Le deuxième sujet d’inquiétude est le changement de majorité en cours au Parlement européen. La présidente de la commission, Ursula Von der Leyen a été investie par le Parlement en 2024 sur la base d’une coalition regroupant le PPE (droite conservatrice), Renew (centristes) et les sociaux démocrates. Or, au fil des votes, de plus en plus de dispositions proposées par la Commission sont adoptées par une coalition entre le PPE et les groupes d’extrême-droite. Cela fait deux fois, coup sur coup, en novembre, que c’est arrivé. Là encore, c’est démocratiquement très problématique. Même si les gagnants des élections de 2024 étaient à la droite et à l’extrême droite (qui a bien progressé en sièges), il faut que cela soit formalisé et politiquement assumé que la Commission s’appuie sur ce spectre politique. C’est très dangereux pour le PPE (parti d’Ursula Von der Leyen) de jouer sur les deux tableaux, en s’alliant tantôt sur sa gauche, tantôt sur sa droite, au gré de ses intérêts.

Enfin, le style d’exercice du pouvoir de la présidente de la Commission est problématique.

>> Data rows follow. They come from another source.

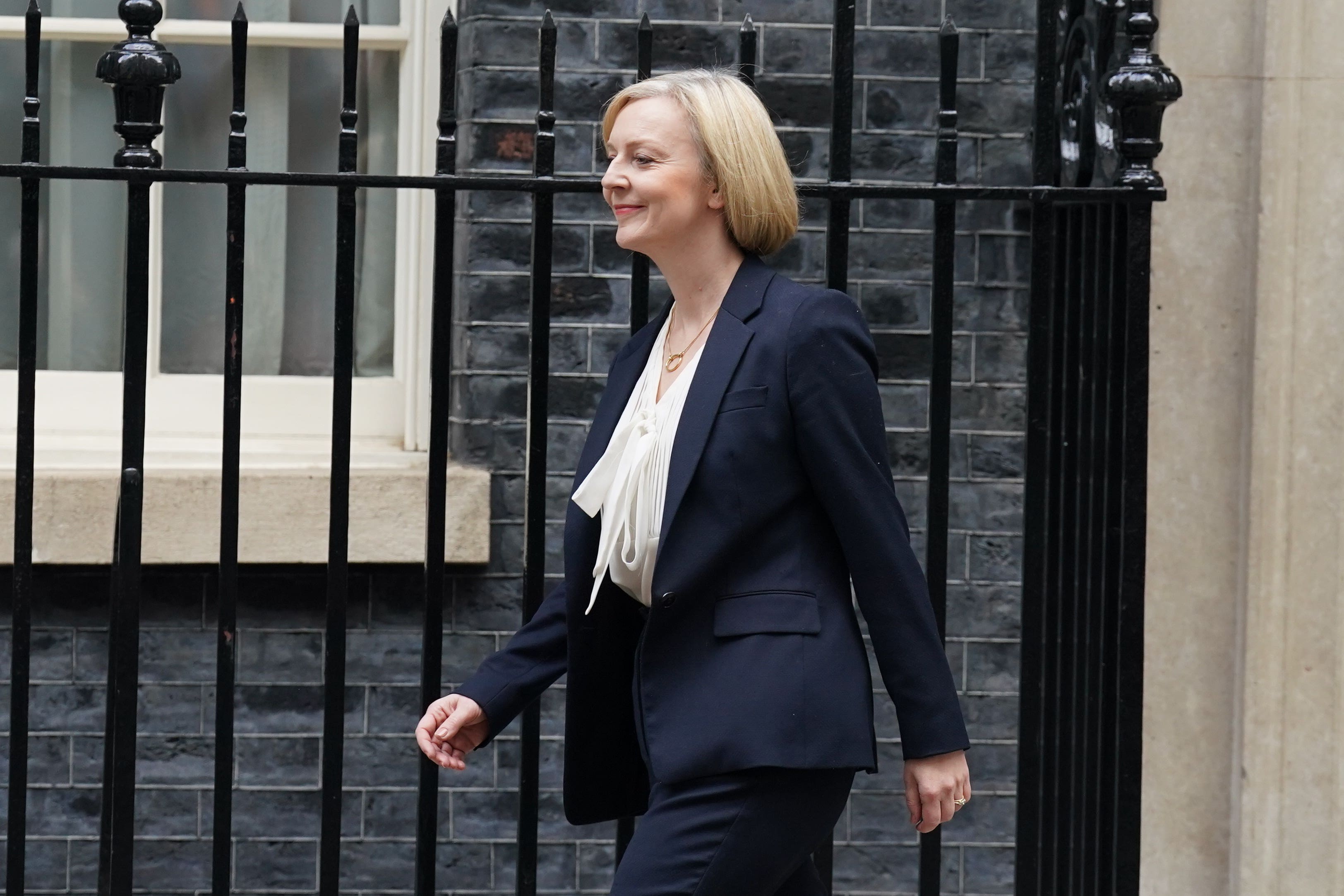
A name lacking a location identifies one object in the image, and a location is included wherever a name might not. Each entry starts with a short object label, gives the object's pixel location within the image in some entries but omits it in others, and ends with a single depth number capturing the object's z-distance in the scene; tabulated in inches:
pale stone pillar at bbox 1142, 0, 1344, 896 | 295.4
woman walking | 179.0
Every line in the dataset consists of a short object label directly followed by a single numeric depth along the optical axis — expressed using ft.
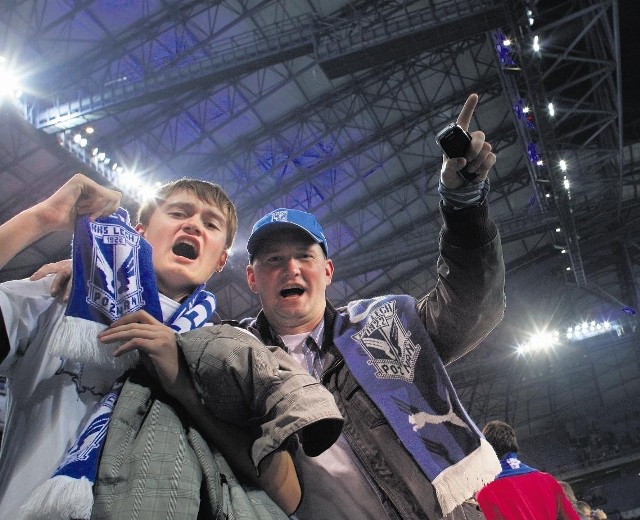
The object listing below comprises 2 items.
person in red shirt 11.83
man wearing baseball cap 5.04
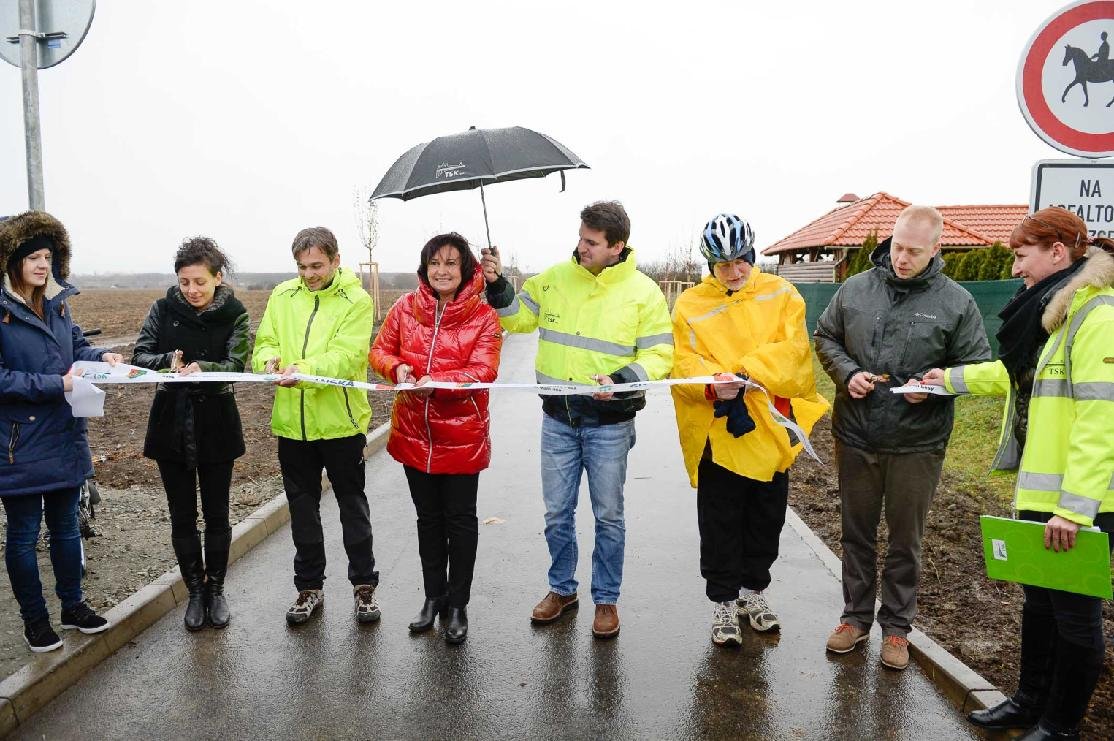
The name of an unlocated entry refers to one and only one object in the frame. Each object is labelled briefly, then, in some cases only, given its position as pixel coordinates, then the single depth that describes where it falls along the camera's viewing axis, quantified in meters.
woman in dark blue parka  3.75
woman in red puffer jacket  4.24
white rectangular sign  4.27
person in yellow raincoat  4.06
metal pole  4.72
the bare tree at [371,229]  27.84
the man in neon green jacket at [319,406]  4.40
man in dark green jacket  3.91
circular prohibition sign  4.24
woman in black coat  4.27
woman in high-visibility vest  3.01
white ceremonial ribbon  4.00
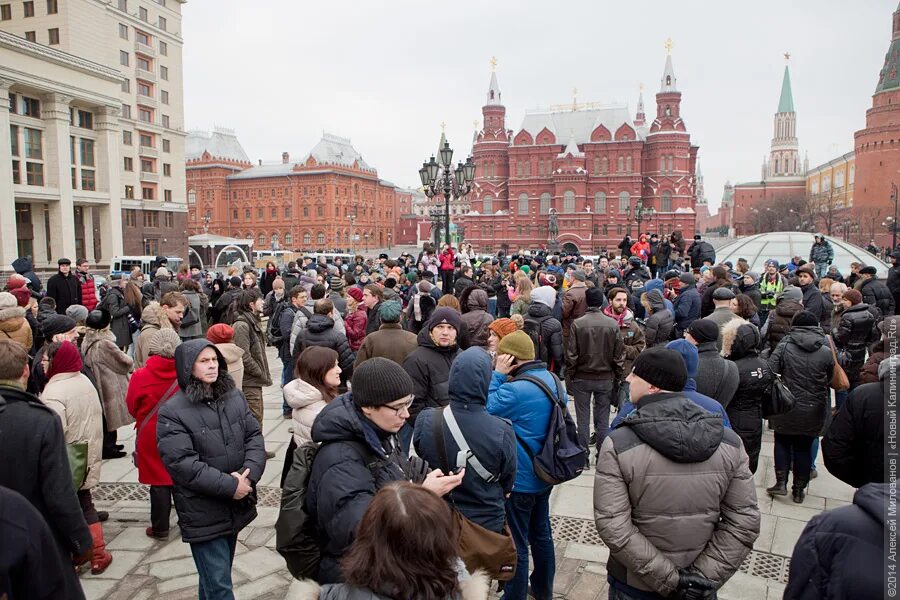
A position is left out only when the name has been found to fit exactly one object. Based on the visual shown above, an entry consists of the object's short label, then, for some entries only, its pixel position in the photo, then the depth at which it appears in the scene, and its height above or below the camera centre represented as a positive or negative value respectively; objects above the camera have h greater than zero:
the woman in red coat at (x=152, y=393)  4.45 -1.03
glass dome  19.52 +0.22
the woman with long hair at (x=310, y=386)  3.85 -0.87
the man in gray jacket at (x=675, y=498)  2.58 -1.11
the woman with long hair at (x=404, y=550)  1.70 -0.87
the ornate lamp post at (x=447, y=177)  15.06 +2.28
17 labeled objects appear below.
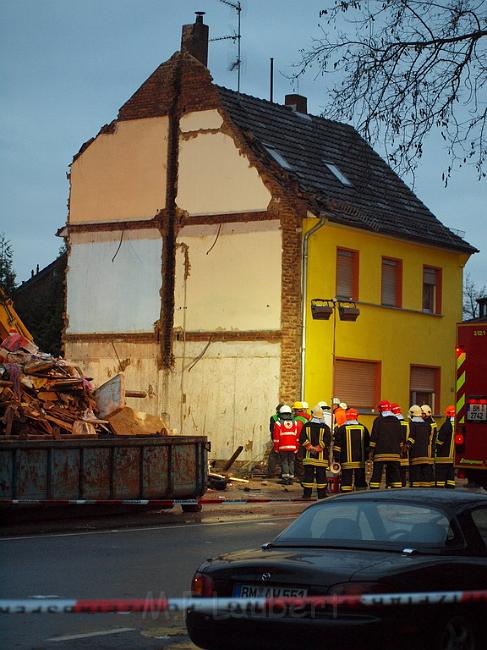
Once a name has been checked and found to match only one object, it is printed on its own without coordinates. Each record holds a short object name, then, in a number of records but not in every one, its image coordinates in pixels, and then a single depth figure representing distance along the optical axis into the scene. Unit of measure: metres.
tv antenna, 39.22
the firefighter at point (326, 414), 29.56
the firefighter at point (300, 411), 30.03
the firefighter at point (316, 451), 23.52
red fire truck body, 20.05
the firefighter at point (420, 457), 24.84
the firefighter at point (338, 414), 29.36
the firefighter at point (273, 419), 30.24
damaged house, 33.25
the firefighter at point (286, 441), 29.42
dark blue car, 7.34
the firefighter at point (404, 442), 24.83
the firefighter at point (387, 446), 23.72
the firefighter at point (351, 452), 23.33
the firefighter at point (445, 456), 25.67
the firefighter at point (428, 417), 25.97
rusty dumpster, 18.05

Elle vit enfermée dans ses bureaux, entourée d’une garde rapprochée principalement composée d’allemands, et pratique une forme d’exercice solitaire du pouvoir assez marqué. Et voilà qu’elle vient de lancer un grand chantier de refonte de l’organisation administrative de la Commission européenne. Vu son style et ses orientations, on peut légitimement craindre que ça aille dans le sens d’une plus grande centralisation, et d’une diminution de la collégialité.

La gouvernance des institutions européennes part dans un très mauvais sens, centralisé, autoritaire et sans véritable contre-pouvoir. Il est encore temps de s’en alarmer et d’agir. En 2029, il sera trop tard. La législation aura pris un virage très clairement pro-business, l’administration de la Commission sera verrouillée, et les risques géopolitiques amèneront à se concentrer sur autre chose que la gouvernance.